1997年に「シド・アンド・ナンシー」がリバイバルされた時、「オレもとうとう、リアルタイムで観た映画がリバイバルされるようになったか・・・。」と思ったこと覚えているが、それが遂にフィルムアーカイブでの特集上映で観ることになるのだから、ワタシも年をとった。

大学生の頃、アレックス・コックスとザ・ポーグスが大好きで、そこから派生してセックス・ピストルズとザ・クラッシュもよく聴いていた。一種の流行だったのかも知れないが、とにかくアレックス・コックスの映画は劇場にかかる度に見に行った。思い出すなあ。

それから四半世紀、何を間違えたか広島市映像文化ライブラリーでアレックス・コックス特集。昔の興奮が甦るじゃないか。一週間前から予習としてサントラからセックス・ピストルズ、グレート・ロックンロール・スゥインドル、ザ・ポーグスまで聴き直して、気分はすっかり80年代末期。エッチラオッチラと海賊盤を探して輸入レコード店を覗いていたあの頃、ソ連とかってあったなあ・・・。

「配給 ケーブルホーグ」のフィルムは傷だらけ。やはり25年は長かった。それでもほとんどのシーン展開を覚えている。当時、何回も劇場で見たもん。

公開当時、アレックス・コックスの映画のビデオはひと通り買っていたのだが、これは未購入。今回、DVDを買おうかとも思ったが、改めて当時買わなかった理由が再認識できた。

やはり、暗い。
あの頃、いろんな恋愛スタイルに憧れ、この映画も純愛映画として評価されているが、この姿はなりたいものではなかった。

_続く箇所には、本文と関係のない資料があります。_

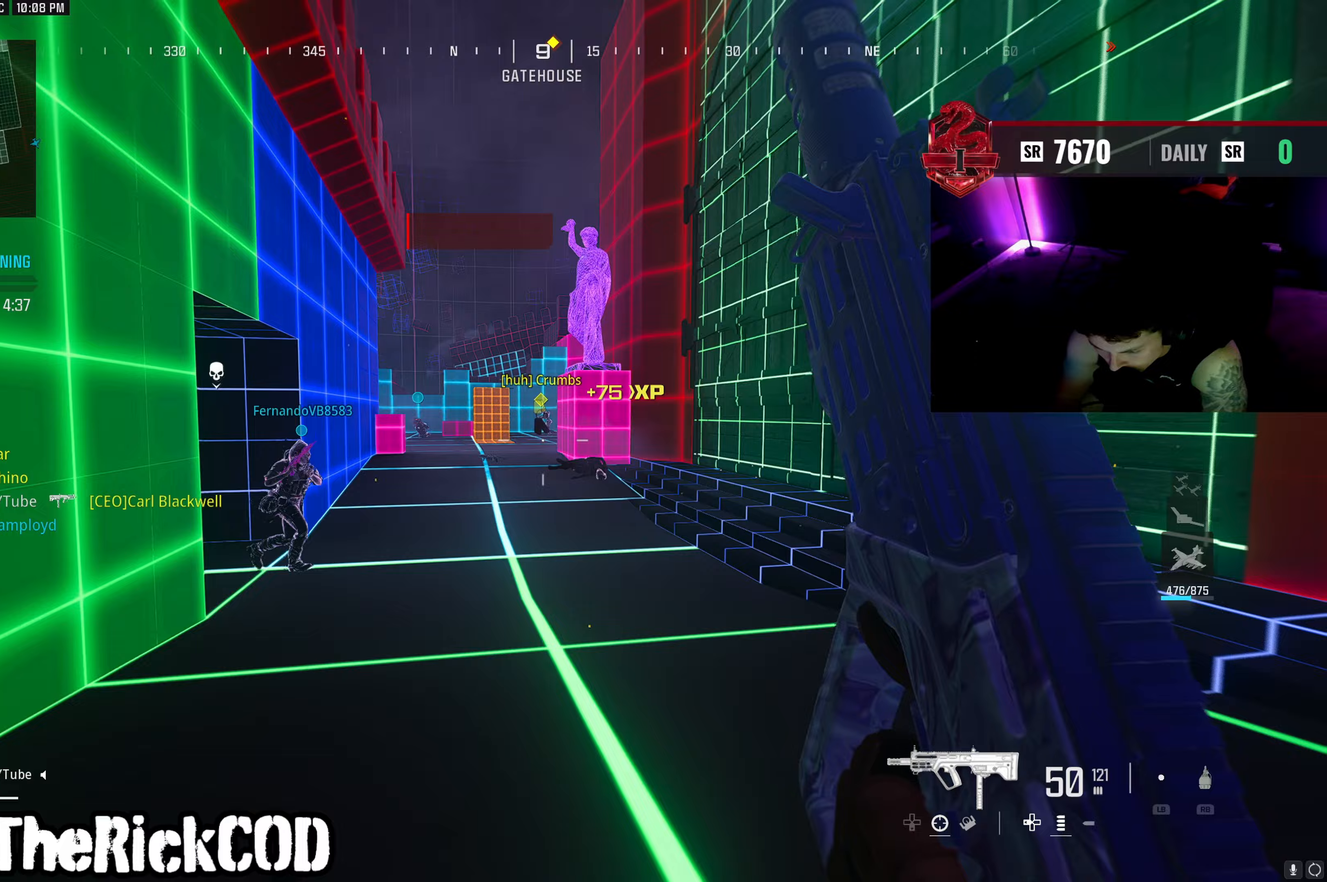
{"buttons": ["L2", "R2"], "left_stick": "up-right", "right_stick": "right", "events": [[33, "left_stick", "up-left"], [50, "R3", "up"], [83, "L3", "down"], [100, "R3", "down"], [200, "L3", "up"], [200, "R3", "up"], [233, "L2", "down"], [233, "right_stick", "up-left"], [283, "left_stick", "up"], [317, "right_stick", "center"], [400, "left_stick", "up-right"], [500, "R2", "down"], [500, "right_stick", "right"]]}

シドとナンシーが出会い、セックス・ピストルズが世の中をひっかき回し、アメリカで空中分解して、シドが「マイウェイ」を歌う中盤までは映画も賑やかでも面白いのだが、そこからふたりがどんどん堕ちてダメになっていくのが、いくら純愛とは言え、救いがなく見ていてツライ。ジョニー・ロットンは「ロマンチックに描きすぎ」と批判したそうだけど、ホンマにどれだけひどかったのか。

ちなみにシドの「マイウェイ」の後にクラプトンの「いとしのレイラ」が聞こえてくるのは「グッドフェローズ」の影響。(笑)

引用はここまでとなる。